School

The girls are funny and sometimes write about things I wouldn't write about. One thirteen-year-old wrote a love poem: "te quitaron tu piel de mi piel" -- they took your skin off my skin. Angie and I later discovered that was a line from a pop song.
Churup, "Difficult +", 5493m (18,022 ft)
I
became familiar with the term "dry-tooling" just before
doing it for the first time. Dry-tooling is when you use your
ice axes to climb rocks -- you hook it on to a small crimp and pull. Churup is a mixed climb, meaning you
are climbing both vertical ice and rock. It is one of the more
technical mountains in the Cordillera Blanca, rated "D+" (difficult plus) on the mountaineering scale. I am told that
now that I've climbed on Churup, Alpamayo would be a walk in the
park, and so would be almost anything else here. The route goes straight up from the base to the peak through
the couloir (see the line in the picture).
Curious
about the mountaineering scale? Here's the run-down:
F: facile (easy).
Straightforward, possibly a glacial approach, snow and ice will often
be at an easy angle.
- PD: peu difficile (not very difficult). Routes may be longer at altitude, with snow and ice slopes up to 45 degrees. Glaciers are more complex, scrambling is harder, descent may involve rappelling. More objective hazards.

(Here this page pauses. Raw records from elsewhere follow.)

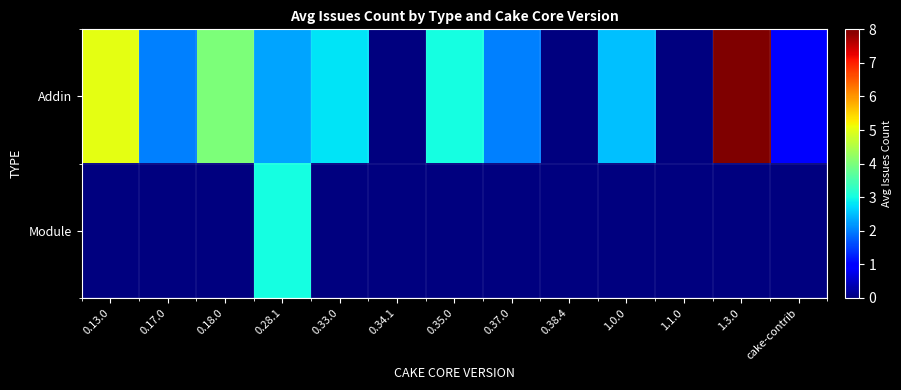

At which category is the sum across all series the highest?

1.3.0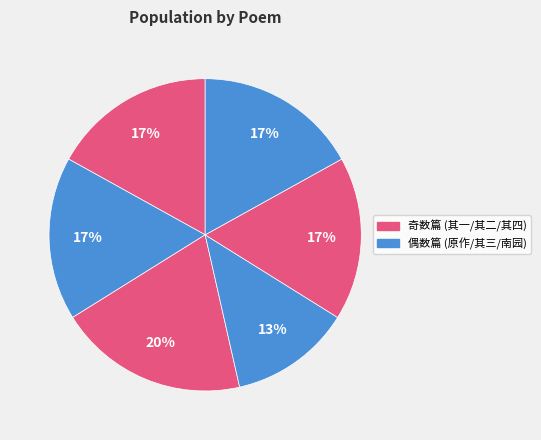

Count the number of slices in the pie.

6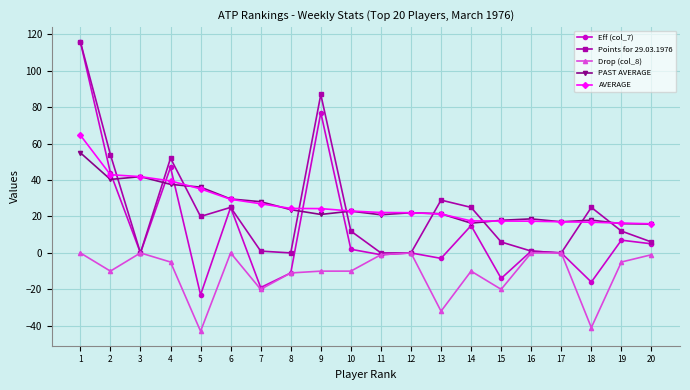

Which series has the widest spread of values?

Eff (col_7)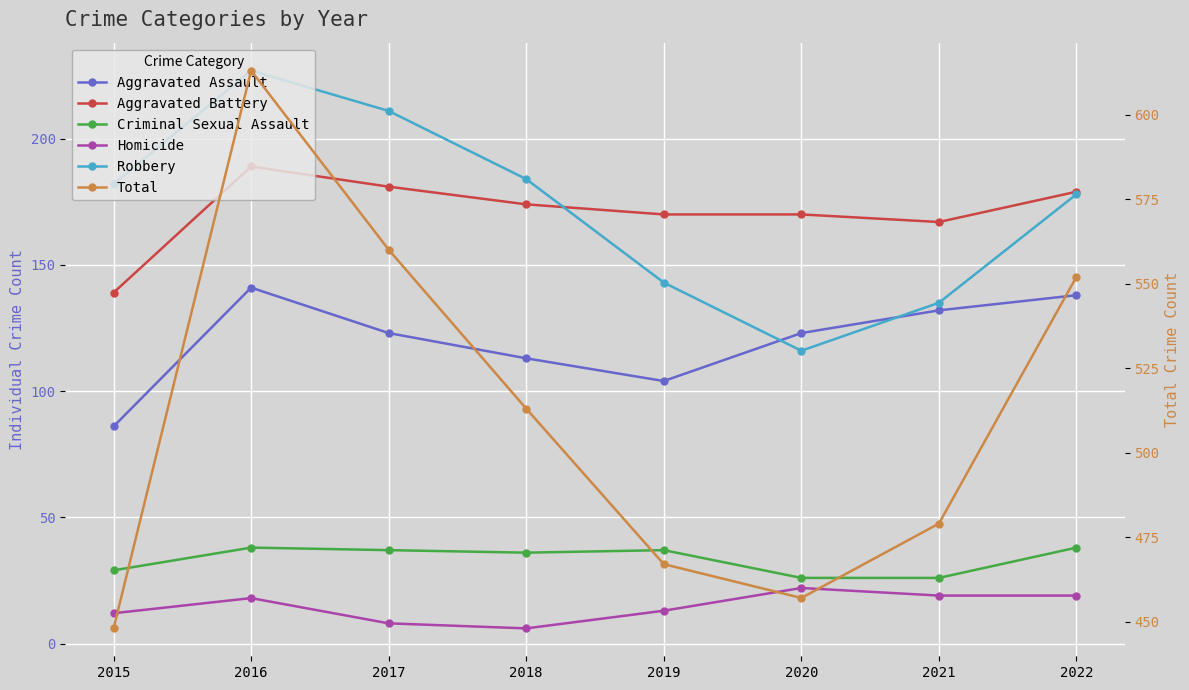

True or false: Aggravated Assault and Criminal Sexual Assault cross at least once.

False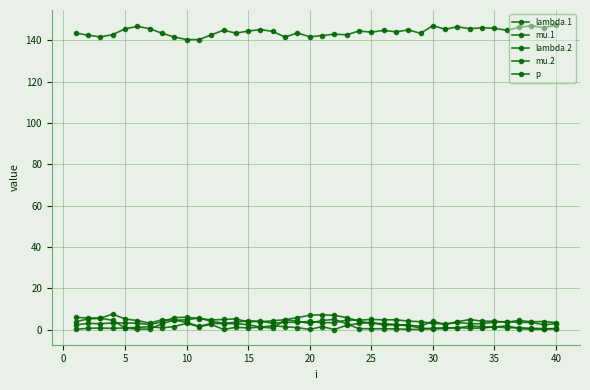

Which series has the largest total across all categories?

p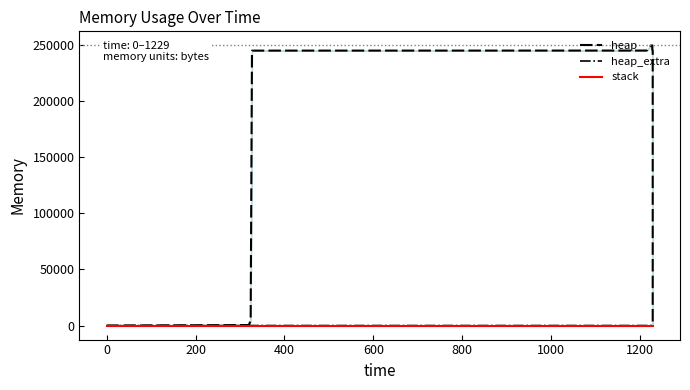

Does the chart display data point markers on the line(s)?

No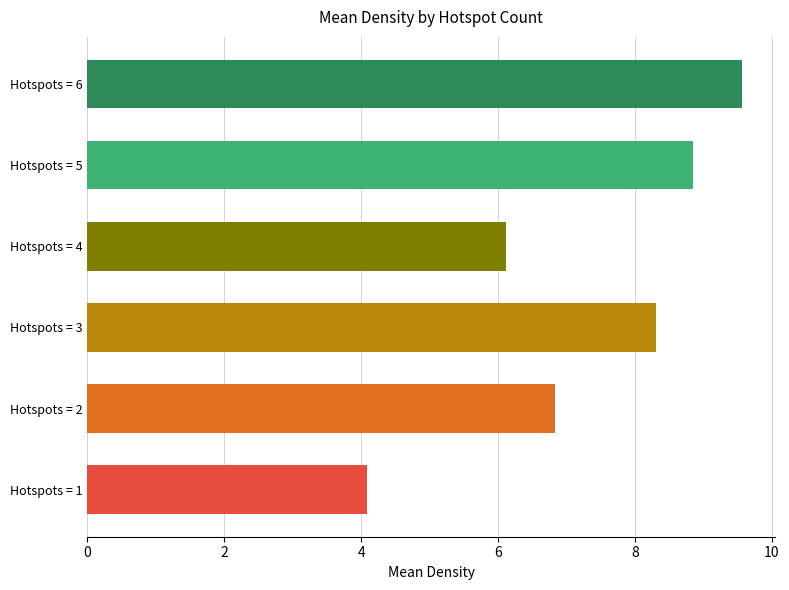

Is it true that the value at Hotspots = 2 is 6.8?

True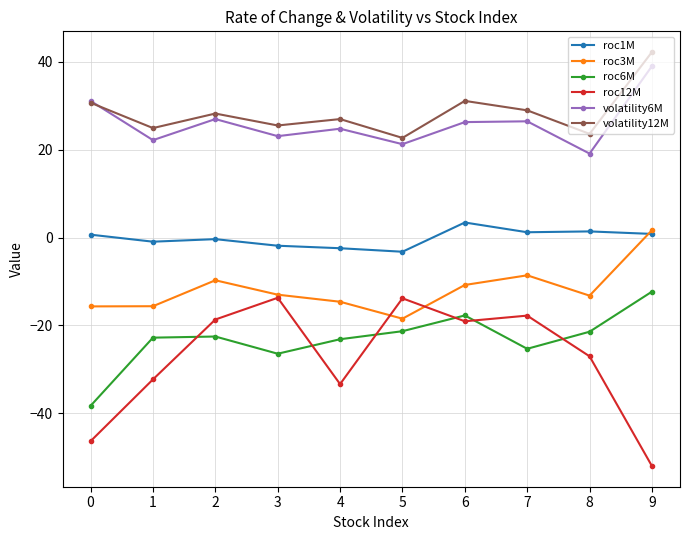

True or false: volatility6M has a value of 44.2 at 7.

False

- AD: assez difficile (fairly difficult). Fairly hard, snow and ice at an angle of 45-65 degrees, rock climbing up to UIAA grade III, but not sustained, belayed climbing in addition to a large amount of exposed but easier terrain. Significant objective hazard.
- D: difficile (difficult). Hard, more serious with rock climbing at IV and V, snow and ice slopes at 50-70 degrees. Routes may be long and sustained or harder but shorter. Serious objective hazards.

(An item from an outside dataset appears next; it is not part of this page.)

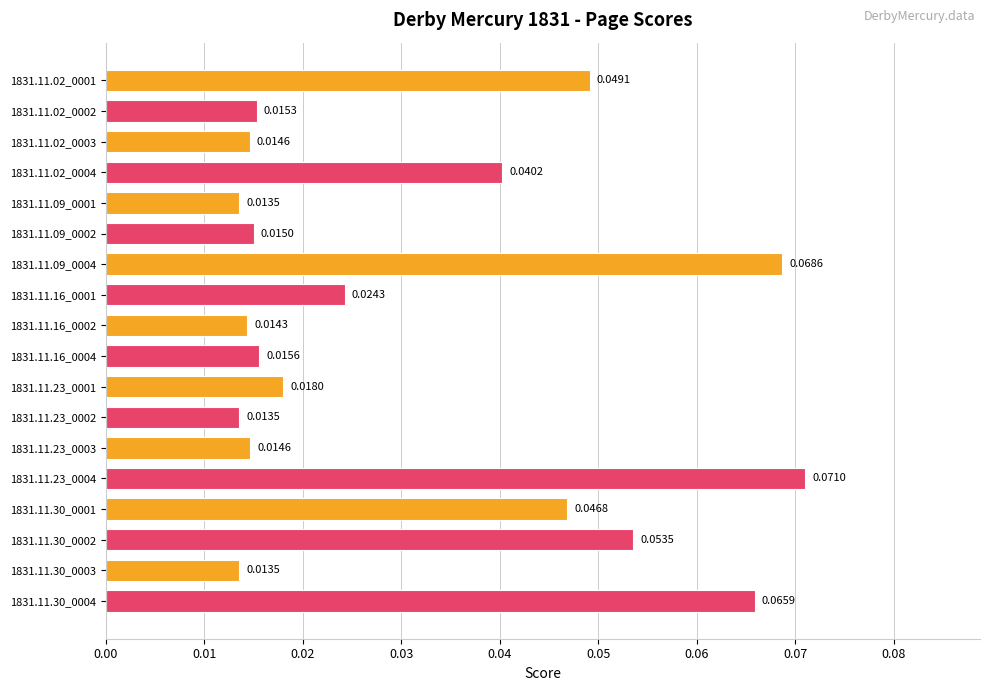

Between 1831.11.30_0004 and 1831.11.30_0003, which is larger?

1831.11.30_0004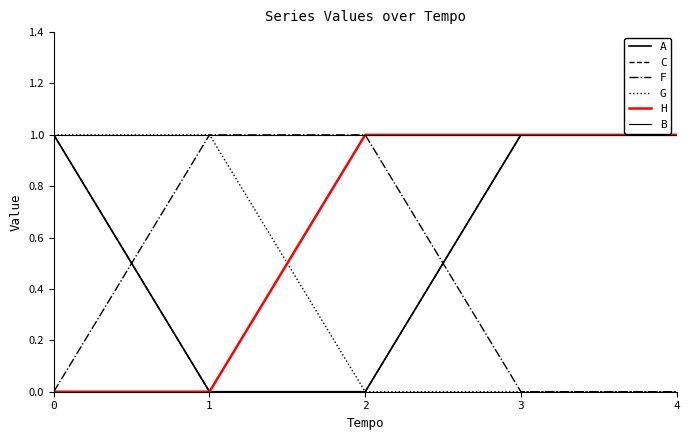

What is the sum of all B values?

5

- TD: très difficile (very difficult). Very hard, routes at this grades are serious undertakings with high level of objective danger. Sustained snow and ice at an angle of 65-80 degrees, rock climbing at grade V and VI with possible aid, very long sections of hard climbing.
- ED1/2/3/4: extrêmement difficile (extremely difficult). Extremely hard, exceptional objective danger, vertical ice slopes and rock climbing up to VI to VIII, with possible aid pitches.
- ABO: Abominablement difficile (abominable) Extremely difficult as well as being dangerous - self explanatory.
Mihnea
and Claudiu gave me a small Romanian flag – they say that so few
Romanians have been in the Cordillera Blanca that almost any mountain
I climb would be a first Romanian summit. Churup would have been.
I
also learned Romanian climbing terms – instead of “off-belay,”
“belay-on” etc. They just make a loud “Piu” sound. Once for
off-belay, twice for on-belay, and three times for “something's
gone wrong.” At popular crags, it sounds like a bird's nest.
Tid-bits:
I like to eat at a vegetarian diner in the market, where you get a huge meal for a dollar and a half. Lupe, the 5 year old waitress, mixes up Spanish and Quechua and says some funny things "Yo me baño calatita. ¿Tu como te bañas?" -- I bathe naked, how do you bathe?